Enseigner est autrement plus difficile aujourd’hui qu’hier. L’Ecole accueille des cohortes d’élèves nettement moins homogènes socialement qu’autrefois. Mais surtout le savoir transmis par les professeurs est sournoisement concurrencé par tout ce qui traîne sur les réseaux dits sociaux en tous genres particulièrement prisés par les jeunes. Apprendre à se méfier des fausses informations qui foisonnent chaque jour davantage sur Internet n’est pas chose aisée. C’est une lutte de tous les jours à laquelle s’adonnent ceux et celles qui sont chargés d’instruire nos chères têtes blondes et brunes. Ce n’est pas parce que c’est sur la Toile que c’est une information digne de foi ! Du reste, est-ce de l’information fiable ou bien plutôt de la communication vulgaire ? Ainsi, des vents mauvais soufflent sur l’Ecole que les pouvoirs publics ne cherchent en rien à contenir car l’on ne saurait brider les forces du marché. L’horreur internautique tient peut-être en ceci : la part des 8-10 ans disposant d’un compte sur les « réseaux sociaux » ne cesse de croître. Il convient d’introduire ici la question des inégalités sociales. La crédulité des jeunes n’est pas uniforme : elle est sensiblement plus forte dans les milieux sociaux défavorisés. Dans les milieux favorisés les enfants et adolescents bénéficient en dehors de l’Ecole d’armes culturelles et du fécond dialogue intergénérationnel propices à les prémunir relativement mieux contre les dangereuses élucubrations des réseaux sociaux. Nous n’avons donc rien à gagner à l’absence de mixité sociale à l’Ecole. Or, les multiples réformes qui se sont succédées pour la transformer n’ont fait depuis longtemps qu’accentuer les inégalités en son sein et accentuer l’uniformisation des classes. Ainsi, dans les collèges et lycées de « seconde zone » les jeunes des milieux les moins favorisés se retrouvent entre eux au sein qui plus est de classes souvent surchargées. Les autorités comptent bravement sur leurs professeurs pour les faire avancer sur le droit chemin. Un travail de bénédictin !

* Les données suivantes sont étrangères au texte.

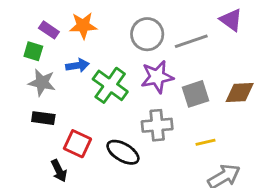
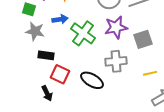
black rectangle: (43, 118) -> (46, 55), moved

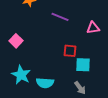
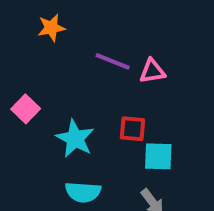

Tout va bientôt changer. Gaby le Magnifique est arrivé ! Il n’a jamais enseigné, ne s’est probablement jamais demandé sérieusement ce qu’enseigner veut dire mais a pourtant déjà commencé, du haut de ses trente-quatre balais, à dire aux professeurs, pour la plupart fort chevronnés, comment il doivent travailler désormais. Quelle fatuité ! On en rirait si la situation n’était pas si tragique. Décidément, l’Ecole que nous voulons mérite mieux que ce ministre d’opérette.